Thursday, 25 October 2012

Traffic Joy

Gelap, dingin, malam, suara derum mobil di kejauhan, sinar redup layar telepon genggam, kicau riuh orang-orang yang menunggu jalanan kosong.

Luca menengok sekali-sekali ke jalan raya yang terlihat dari depan pagar kompleks rumahnya. Antrian kendaraan bermotor sudah mengendap sejak tiga jam yang lalu, dan tidak ada tanda-tanda akan berhenti dalam waktu dekat. Ia lalu kembali ke layar ponselnya, mengecek linimasa jejaring sosial, hanya untuk menemukan kicauan-kicauan para pekicau tentang macetnya jalan raya. Ber-cih pelan, ia lalu melanjutkan penjelajahannya di dunia maya sambil mengisi waktu luang.

"Luce."

Luca lalu mendongak, sedikit kaget, dan menemukan Celka di sana. Sama dengan dirinya, Celka juga salah satu dari begitu banyak orang yang pada akhirnya malas pulang sekarang dan lebih memilih menunggu saja. Di belakang mereka berdua, riuh ramai Ashra yang bermain gitar sambil separuh curhat terdengar samar.

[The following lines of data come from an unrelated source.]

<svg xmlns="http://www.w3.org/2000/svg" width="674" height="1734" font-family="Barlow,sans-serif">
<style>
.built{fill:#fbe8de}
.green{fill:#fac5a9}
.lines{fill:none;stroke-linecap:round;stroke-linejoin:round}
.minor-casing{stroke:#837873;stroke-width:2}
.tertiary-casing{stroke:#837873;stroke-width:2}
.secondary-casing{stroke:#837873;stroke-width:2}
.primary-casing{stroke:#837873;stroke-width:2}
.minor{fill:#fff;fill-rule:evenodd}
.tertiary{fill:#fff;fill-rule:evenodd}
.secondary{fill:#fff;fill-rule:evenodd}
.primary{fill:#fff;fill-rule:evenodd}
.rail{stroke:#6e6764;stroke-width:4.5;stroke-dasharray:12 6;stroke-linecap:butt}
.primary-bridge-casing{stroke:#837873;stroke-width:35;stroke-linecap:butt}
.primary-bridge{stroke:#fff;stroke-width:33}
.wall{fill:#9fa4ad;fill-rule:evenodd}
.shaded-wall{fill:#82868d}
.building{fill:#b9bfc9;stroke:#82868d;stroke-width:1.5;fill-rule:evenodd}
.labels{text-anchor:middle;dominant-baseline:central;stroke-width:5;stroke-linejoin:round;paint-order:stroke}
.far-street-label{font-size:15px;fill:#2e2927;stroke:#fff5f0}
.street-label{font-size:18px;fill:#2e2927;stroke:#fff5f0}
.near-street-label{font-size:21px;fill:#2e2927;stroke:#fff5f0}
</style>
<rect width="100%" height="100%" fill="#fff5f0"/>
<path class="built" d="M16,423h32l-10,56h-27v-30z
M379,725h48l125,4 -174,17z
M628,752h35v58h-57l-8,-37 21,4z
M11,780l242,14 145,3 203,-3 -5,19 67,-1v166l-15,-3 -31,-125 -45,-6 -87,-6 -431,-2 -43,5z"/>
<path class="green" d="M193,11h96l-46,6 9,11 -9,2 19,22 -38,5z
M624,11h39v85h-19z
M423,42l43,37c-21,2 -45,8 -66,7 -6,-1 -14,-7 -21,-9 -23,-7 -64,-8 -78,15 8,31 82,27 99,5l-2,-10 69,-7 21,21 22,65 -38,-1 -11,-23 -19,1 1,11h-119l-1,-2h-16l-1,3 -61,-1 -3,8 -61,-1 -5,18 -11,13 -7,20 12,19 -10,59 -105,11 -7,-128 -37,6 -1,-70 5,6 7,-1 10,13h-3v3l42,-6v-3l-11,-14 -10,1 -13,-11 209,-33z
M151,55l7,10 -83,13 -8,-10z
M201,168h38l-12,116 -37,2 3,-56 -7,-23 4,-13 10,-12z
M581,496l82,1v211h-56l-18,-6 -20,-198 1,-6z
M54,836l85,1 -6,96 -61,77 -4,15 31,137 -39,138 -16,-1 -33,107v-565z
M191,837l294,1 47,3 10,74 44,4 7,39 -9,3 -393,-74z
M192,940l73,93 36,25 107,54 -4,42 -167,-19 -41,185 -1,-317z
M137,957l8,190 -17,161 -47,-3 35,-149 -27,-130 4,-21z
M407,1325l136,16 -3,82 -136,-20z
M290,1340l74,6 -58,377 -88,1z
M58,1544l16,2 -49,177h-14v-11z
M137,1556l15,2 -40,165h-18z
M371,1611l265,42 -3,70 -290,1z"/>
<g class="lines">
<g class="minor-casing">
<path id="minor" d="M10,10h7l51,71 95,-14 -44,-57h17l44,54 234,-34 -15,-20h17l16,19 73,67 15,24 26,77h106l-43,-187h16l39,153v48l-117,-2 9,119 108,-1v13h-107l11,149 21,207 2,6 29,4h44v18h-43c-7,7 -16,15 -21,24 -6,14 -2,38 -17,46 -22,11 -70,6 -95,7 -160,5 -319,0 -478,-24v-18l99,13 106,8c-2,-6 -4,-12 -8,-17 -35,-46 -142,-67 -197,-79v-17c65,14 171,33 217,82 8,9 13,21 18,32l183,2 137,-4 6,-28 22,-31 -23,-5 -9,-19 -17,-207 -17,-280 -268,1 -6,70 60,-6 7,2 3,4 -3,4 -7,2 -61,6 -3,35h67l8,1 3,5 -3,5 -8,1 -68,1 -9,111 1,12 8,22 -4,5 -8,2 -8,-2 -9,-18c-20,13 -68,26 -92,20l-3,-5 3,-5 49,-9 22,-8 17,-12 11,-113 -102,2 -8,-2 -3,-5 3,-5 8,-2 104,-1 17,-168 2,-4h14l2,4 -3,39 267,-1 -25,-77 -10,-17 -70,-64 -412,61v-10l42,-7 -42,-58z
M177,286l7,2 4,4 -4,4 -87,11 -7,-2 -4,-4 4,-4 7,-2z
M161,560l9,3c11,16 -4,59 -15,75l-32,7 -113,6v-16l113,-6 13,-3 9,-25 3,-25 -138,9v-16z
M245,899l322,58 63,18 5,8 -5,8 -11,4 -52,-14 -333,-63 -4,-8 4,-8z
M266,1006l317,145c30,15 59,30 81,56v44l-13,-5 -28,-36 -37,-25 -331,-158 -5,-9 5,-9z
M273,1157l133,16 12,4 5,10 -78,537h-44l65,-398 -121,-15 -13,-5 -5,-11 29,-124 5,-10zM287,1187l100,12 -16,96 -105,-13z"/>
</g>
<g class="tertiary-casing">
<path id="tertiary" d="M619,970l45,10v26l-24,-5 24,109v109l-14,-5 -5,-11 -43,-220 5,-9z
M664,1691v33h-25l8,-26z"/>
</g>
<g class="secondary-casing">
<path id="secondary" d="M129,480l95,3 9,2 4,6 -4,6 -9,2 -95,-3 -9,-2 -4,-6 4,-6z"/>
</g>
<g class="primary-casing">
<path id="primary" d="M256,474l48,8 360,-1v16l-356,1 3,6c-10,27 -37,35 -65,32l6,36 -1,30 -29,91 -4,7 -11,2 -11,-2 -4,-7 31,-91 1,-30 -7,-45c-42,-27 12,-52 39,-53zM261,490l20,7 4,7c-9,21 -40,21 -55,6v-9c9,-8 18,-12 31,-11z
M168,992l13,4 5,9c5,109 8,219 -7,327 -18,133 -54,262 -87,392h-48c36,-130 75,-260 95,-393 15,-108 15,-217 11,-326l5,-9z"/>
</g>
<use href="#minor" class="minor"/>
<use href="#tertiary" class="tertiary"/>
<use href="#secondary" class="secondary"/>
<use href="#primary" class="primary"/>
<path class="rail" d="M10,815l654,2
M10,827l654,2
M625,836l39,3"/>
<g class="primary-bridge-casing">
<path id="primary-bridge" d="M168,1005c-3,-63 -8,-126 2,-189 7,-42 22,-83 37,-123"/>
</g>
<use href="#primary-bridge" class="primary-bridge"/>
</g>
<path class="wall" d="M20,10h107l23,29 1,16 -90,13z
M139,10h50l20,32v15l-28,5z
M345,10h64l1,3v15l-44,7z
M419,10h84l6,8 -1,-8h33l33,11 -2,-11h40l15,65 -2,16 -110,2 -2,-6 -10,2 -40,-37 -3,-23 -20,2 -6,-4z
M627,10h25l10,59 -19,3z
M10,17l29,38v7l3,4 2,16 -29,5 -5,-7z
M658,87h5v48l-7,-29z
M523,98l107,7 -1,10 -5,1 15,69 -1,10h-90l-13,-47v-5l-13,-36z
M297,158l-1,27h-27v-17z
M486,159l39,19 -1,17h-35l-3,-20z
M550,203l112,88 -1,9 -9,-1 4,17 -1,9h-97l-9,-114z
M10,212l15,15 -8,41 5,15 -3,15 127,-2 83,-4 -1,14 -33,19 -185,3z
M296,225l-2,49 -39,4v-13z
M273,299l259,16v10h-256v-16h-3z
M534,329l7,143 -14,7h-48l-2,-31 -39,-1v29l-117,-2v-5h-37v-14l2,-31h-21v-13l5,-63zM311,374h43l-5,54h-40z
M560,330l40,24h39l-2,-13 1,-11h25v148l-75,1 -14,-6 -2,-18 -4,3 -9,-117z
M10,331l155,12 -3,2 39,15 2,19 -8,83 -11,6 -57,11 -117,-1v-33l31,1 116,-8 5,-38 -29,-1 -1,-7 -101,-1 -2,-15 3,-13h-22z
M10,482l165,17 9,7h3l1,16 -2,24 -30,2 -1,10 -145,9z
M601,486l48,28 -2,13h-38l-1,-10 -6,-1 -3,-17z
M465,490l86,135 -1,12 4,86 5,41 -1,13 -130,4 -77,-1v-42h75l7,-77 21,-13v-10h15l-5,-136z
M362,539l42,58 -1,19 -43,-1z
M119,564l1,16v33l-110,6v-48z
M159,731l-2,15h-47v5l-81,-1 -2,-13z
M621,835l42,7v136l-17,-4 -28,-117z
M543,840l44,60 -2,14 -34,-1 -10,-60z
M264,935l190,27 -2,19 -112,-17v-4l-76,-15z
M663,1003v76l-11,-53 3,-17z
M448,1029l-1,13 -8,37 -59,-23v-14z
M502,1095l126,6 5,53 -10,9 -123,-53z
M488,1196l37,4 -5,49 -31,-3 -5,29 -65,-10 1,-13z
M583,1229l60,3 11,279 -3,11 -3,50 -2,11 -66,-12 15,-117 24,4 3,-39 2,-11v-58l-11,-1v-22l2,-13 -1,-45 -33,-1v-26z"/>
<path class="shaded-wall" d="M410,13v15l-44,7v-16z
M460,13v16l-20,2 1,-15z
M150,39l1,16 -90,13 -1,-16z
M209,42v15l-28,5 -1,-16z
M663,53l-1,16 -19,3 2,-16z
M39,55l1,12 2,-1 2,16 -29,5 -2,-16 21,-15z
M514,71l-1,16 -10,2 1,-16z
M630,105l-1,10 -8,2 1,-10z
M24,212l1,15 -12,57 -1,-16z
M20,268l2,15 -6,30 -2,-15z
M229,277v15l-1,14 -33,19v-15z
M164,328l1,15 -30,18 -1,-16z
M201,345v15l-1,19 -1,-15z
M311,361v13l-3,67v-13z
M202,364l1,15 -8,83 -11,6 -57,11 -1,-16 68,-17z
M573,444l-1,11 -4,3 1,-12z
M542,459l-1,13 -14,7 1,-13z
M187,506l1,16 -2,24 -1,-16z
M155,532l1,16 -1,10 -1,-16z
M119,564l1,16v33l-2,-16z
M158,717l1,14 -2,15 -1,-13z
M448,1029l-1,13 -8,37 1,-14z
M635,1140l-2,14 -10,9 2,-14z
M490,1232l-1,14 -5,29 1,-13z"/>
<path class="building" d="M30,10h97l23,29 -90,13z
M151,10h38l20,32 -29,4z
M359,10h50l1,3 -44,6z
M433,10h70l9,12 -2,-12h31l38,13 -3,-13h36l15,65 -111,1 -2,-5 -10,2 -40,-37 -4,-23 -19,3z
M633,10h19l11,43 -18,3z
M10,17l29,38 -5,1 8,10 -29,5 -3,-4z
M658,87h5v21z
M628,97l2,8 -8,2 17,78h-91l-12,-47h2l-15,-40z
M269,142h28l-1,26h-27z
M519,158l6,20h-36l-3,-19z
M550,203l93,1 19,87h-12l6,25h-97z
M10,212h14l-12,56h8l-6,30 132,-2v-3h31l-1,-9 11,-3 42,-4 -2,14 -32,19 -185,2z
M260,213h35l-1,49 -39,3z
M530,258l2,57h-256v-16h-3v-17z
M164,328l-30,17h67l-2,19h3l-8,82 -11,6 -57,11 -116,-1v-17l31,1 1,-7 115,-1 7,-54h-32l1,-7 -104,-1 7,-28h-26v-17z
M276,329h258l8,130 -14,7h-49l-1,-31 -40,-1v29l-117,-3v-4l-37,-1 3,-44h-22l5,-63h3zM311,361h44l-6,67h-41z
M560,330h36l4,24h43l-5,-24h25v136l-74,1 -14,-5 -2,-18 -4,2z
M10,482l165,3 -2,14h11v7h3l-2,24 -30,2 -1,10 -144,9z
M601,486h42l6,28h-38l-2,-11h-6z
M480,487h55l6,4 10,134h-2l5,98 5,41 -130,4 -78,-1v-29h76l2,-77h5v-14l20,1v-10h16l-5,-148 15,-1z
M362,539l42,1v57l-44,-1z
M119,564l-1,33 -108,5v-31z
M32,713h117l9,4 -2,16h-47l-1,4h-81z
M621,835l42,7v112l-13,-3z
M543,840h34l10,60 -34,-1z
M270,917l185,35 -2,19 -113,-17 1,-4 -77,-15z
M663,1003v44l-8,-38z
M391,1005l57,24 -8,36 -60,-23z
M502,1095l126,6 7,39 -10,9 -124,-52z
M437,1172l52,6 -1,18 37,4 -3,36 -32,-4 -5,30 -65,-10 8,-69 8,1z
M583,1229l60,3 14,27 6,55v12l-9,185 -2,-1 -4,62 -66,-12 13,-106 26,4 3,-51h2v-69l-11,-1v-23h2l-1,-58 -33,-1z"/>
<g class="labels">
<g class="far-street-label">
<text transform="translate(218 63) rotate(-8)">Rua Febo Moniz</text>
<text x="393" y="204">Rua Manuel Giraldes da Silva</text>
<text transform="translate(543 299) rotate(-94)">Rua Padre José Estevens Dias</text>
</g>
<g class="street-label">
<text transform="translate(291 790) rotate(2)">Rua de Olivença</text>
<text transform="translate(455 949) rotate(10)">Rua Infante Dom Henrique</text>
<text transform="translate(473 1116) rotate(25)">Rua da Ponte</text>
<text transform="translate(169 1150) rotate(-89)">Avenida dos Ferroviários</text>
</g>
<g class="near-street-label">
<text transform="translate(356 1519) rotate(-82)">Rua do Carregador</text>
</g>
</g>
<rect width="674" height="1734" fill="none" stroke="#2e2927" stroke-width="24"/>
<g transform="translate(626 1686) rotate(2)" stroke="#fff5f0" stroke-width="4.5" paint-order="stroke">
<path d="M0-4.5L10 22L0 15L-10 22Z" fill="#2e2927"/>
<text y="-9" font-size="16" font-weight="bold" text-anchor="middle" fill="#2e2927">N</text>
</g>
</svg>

"Apa?" tanya Luca, yang perhatiannya kini penuh pada Celka.

"Temenin beli makan."

Tanpa basa-basi, nggak liat-liat orang lain lagi males apa kagak. Kebiasaan.

"Yuk."

.
.
.

"Hahahahaha!!!"

Tiba-tiba Celka tergelak. Keras, kencang. Luca lalu mengerenyit, bingung.

"Kita kayak pasangan kekasih yang baru jadi lah!"

Kekasih? Hari gini masih bilang kekasih? "Terus, pake efek angin, ujan, sama bunga-bunga, sambil sok-sok salah tingkah," lanjut Celka, mengikuti arah perbincangan konyol di tengah udara dingin.

"Alah, lebay kamu," balas Celka, sembari mengerenyitkan dahi dan nyengir lebar.

.
.
.

Dan, dalam sekejap, sekejap saja, dinginnya berubah jadi hangat, dan Luca mengumpat dalam hati, menyumpahi hormonnya dan mensyukuri cahaya remang yang menyamarkan rona merah di wajah.